*TO BE DONE*.
• A. Decide whether each statement agrees with the article on Mike Huckabee: (i) his publisher has set up a 60-city book tour; (ii) he took eight states in 2008 and finished first; (iii) he plays bass guitar. For each, answer yes or no and quote the deciding words.
• B. List every book title named in the article on Mike Huckabee.
• C. Translate this sentence from the article on Mike Huckabee into Spanish: "He made a pretty decent show of it in 2008, coming in second after taking eight states."

*TEXT SHOWN*.
Rockwell Republicanism

Photo: Win McNamee/Getty Images

Mike Huckabee, the pastor turned Arkansas governor turned best-selling author and talk-show host—the only through line here may be his shiny cowboy boots—is sitting in the lounge of the Williams Club, unwinding after an address to the Hudson Union Society, peddling his new book, A Simple Christmas. He insists it’s not political. Strictly speaking, it’s a collection of holiday homilies. But it does establish his impoverished upbringing, which is good politics, and it does establish a sociopolitical sensibility, a kind of nostalgia for the days of shopping at JCPenney and football in vacant fields. The publication also coincides with the paperback release of Do the Right Thing, Huckabee’s campaign treatise from 2008 (now updated, post-election). And his publisher, the conservative Penguin imprint Sentinel, has arranged a 60-city book tour, which looks an awful lot like a campaign schedule. It also coincides with the publication of Going Rogue. How is he different from Sarah Palin?

“I don’t know if I’m comfortable trying to answer that,” he says, “because it would sound like I’m making the comparison, which I don’t want to do.” But surely he’s teeming with opinions about her? He gives me a closed-mouthed, wide-eyed grin. Is this in case he runs for president?

“It has nothing to do with that,” he says. “It’s just that there’s no upside if I say anything.”

If the latest Rasmussen and Gallup polls are to be believed, Huckabee is the frontrunner for the GOP nomination in 2012. You don’t have to squint much to see why. He made a pretty decent show of it in 2008, coming in second after taking eight states. He’s a born performer and plays bass guitar. In the age of conservative fury and hyperbole, he sounds more like George W. Bush in 2000, offering homespun pleasantries—“I’m a conservative,” he likes to say, “but I’m not mad at anybody”—and he has a sense of humor, that rarest of elements on the periodic table of national politics, making it possible for even New Yorkers to hear his anti-abortion rights, anti-gay-marriage positions without wanting to throttle him.

*INFORMATION SHOWN*.
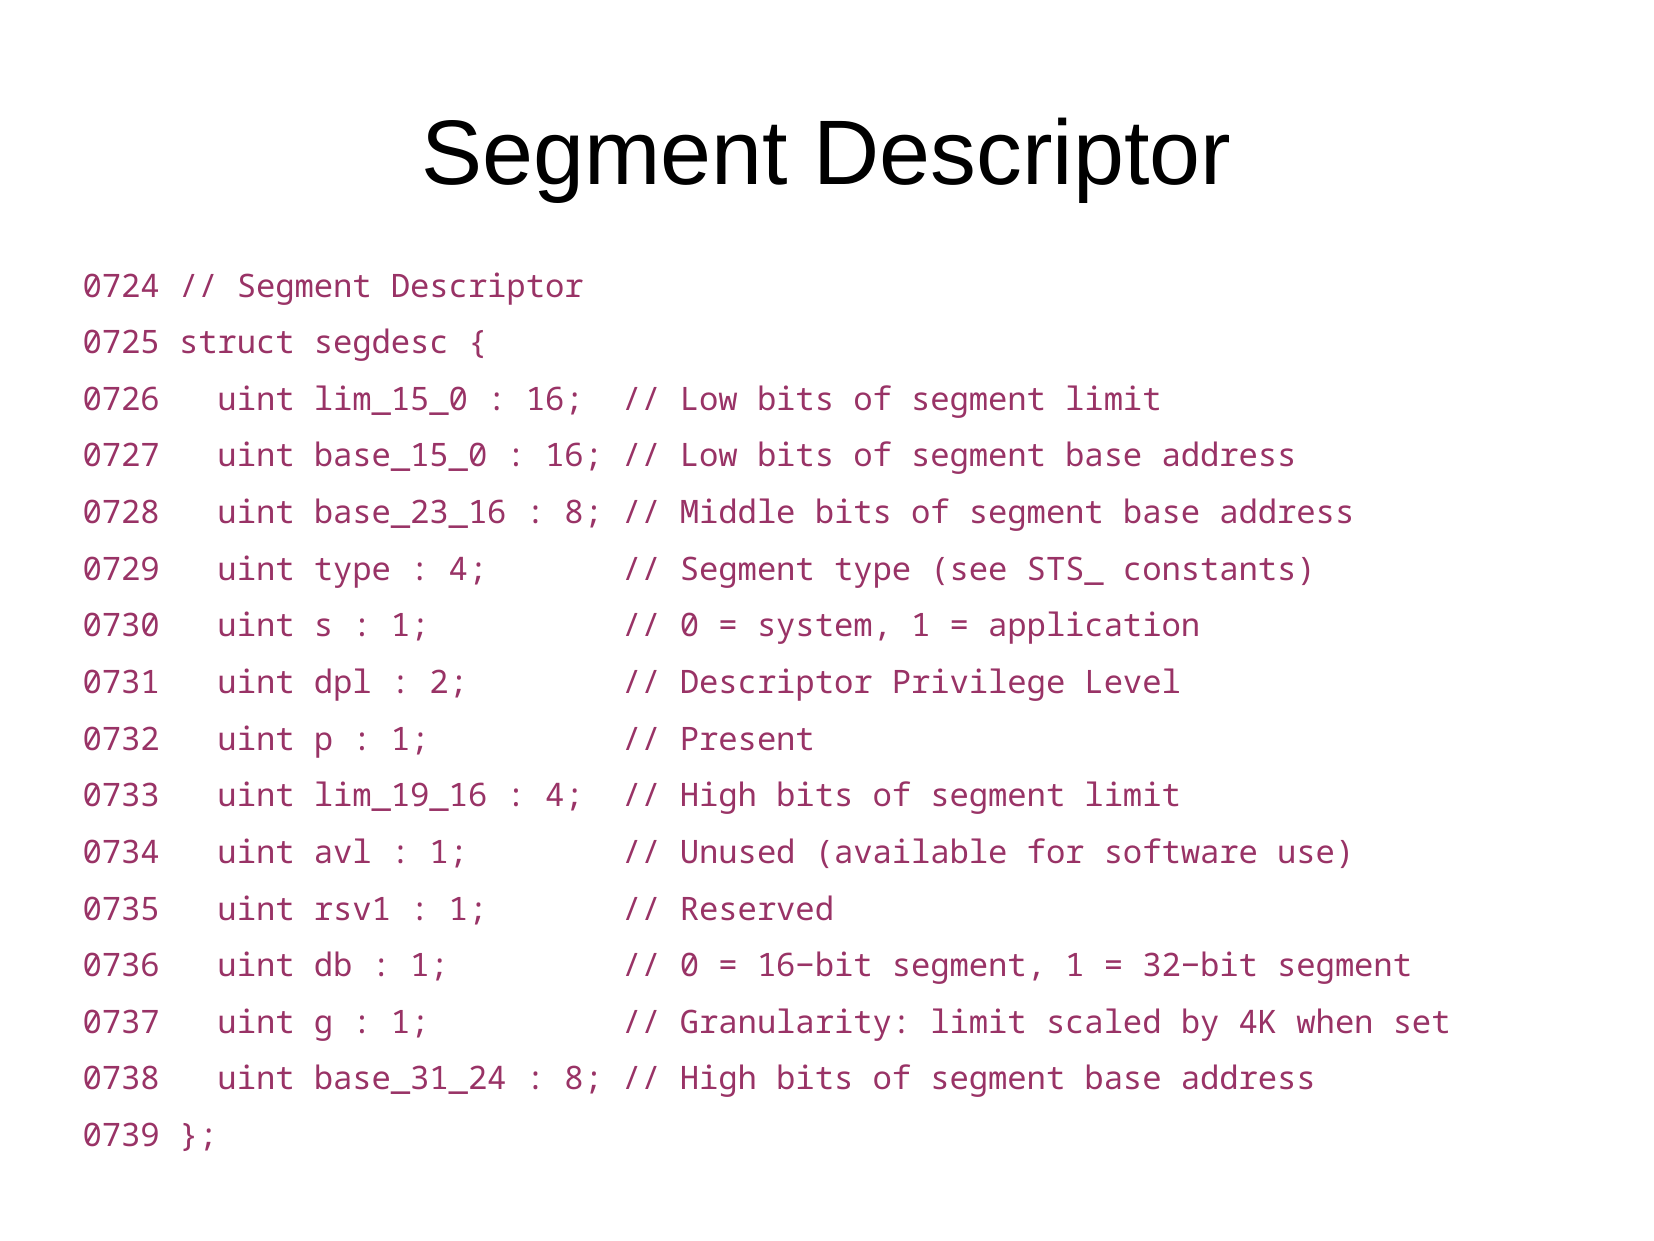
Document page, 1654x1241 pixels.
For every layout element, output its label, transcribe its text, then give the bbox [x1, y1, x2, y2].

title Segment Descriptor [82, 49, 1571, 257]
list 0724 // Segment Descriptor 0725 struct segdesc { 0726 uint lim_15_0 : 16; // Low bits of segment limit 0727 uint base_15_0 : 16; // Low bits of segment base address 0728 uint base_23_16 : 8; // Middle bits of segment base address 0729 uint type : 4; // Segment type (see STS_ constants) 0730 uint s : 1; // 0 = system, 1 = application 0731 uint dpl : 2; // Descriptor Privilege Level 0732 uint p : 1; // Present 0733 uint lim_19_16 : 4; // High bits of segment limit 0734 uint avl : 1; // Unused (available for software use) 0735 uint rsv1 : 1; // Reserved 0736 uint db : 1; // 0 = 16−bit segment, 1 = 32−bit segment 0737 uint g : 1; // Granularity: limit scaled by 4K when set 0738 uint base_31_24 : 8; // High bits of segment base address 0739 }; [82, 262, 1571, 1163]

*WRITTEN RESPONSES*.
• A.
(i) Yes: "has arranged a 60-city book tour"
(ii) No: "coming in second after taking eight states"
(iii) Yes: "plays bass guitar"

• B.
A Simple Christmas
Do the Right Thing
Going Rogue

• C. Tuvo un desempeño bastante decente en 2008, al quedar en segundo lugar tras ganar ocho estados.